Kmart $2 billion revolver to be priced at Libor plus 350 basis points

By Sara Rosenberg

New York, Jan. 15 - Kmart Corp.'s $2 billion 36-month revolving exit financing facility will carry an interest rate of Libor plus 350 basis points, according to details of the loan which emerged Wednesday.

GE Capital is the administrative agent, GECC Capital Markets Group, Fleet Securities Inc. and Banc of America Securities are the co-lead arrangers and co-bookrunners, Fleet Retail Finance Inc. and Bank of America are co-syndication agents, and GE Capital and Fleet Retail Finance are co-collateral agents.

The revolver will have a letter of credit sub-facility of up to $800 million with an interest rate of Libor plus 350 basis points, according to a filing with the Securities and Exchange Commission.

A portion of the facility not to exceed $200 million may take the form of a synthetic term loan facility.

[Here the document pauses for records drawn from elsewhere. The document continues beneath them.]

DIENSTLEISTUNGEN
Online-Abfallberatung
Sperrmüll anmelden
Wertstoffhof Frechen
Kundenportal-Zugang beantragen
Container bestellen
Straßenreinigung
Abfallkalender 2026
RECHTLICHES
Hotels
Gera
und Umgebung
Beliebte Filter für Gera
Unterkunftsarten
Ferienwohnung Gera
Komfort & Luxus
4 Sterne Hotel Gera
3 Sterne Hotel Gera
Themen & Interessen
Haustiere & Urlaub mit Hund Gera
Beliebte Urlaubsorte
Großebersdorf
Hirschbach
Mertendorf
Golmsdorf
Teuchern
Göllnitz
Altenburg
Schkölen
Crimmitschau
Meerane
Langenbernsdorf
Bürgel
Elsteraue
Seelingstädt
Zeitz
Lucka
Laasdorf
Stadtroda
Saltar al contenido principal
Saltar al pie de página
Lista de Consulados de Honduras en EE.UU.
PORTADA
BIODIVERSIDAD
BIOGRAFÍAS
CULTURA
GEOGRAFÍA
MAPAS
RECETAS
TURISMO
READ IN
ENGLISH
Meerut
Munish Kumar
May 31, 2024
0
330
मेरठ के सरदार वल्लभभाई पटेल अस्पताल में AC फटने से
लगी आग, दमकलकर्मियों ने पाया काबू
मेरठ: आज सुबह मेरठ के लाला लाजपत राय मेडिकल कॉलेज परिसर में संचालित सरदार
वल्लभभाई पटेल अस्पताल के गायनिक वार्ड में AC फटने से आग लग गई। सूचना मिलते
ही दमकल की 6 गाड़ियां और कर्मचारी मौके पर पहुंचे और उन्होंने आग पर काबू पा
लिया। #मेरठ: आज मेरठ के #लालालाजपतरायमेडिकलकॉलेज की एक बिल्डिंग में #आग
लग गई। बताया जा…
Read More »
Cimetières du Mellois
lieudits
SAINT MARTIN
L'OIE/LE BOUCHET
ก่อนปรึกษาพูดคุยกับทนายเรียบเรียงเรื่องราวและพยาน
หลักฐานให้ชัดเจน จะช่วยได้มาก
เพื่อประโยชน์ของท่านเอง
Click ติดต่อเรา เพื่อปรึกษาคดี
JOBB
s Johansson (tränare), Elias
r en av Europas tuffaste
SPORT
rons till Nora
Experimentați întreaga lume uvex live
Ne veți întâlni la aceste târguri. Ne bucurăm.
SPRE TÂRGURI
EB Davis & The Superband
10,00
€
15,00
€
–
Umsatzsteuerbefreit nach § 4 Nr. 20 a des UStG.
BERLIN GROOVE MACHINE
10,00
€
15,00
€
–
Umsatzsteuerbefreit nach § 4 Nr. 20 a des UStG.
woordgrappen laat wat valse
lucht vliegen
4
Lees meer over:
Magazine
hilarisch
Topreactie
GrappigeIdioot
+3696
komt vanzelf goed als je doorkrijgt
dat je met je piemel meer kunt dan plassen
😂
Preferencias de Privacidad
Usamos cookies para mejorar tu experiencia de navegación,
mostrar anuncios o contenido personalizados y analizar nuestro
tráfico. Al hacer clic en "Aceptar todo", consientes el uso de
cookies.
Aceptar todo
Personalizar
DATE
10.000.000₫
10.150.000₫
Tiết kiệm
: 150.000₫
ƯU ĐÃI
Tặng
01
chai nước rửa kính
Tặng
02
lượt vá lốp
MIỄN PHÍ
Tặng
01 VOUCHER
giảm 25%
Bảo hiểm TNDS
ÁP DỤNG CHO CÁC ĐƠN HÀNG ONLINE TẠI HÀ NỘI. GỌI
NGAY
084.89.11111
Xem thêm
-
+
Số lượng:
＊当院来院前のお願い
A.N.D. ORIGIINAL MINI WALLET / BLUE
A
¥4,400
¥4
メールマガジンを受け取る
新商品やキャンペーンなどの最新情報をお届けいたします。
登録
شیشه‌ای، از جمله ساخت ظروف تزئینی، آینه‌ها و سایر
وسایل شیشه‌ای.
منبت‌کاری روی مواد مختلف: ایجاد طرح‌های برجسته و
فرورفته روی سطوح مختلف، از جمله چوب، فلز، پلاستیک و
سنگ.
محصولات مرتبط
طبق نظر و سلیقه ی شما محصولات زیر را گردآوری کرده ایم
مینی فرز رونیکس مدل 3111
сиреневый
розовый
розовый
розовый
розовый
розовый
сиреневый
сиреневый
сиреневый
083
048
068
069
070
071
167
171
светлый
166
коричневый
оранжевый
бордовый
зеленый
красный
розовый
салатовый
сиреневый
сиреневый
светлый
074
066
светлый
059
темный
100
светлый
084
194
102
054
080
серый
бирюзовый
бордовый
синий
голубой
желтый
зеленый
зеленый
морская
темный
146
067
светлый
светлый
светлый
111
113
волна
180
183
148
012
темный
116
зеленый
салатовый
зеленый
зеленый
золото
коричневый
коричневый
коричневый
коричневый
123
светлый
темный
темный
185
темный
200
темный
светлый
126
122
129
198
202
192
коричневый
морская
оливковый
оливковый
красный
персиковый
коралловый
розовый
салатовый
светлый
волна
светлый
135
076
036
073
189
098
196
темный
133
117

Security for the loan will be the company's inventory.

Proceeds will be used to help fund the company's working capital needs, including borrowings for seasonal increases in inventory.

The exit financing facility would replace the company's current $2 billion DIP facility on the effective date of the reorganization plan.

Kmart plans to emerge from Chapter 11 by April 30, 2003. As of Jan. 1, 2003, the Troy, Mich. discount retailer had no borrowings outstanding and had utilized $345 million of its DIP credit facility for letters of credit. Its total DIP availability as of that date was $1.56 billion.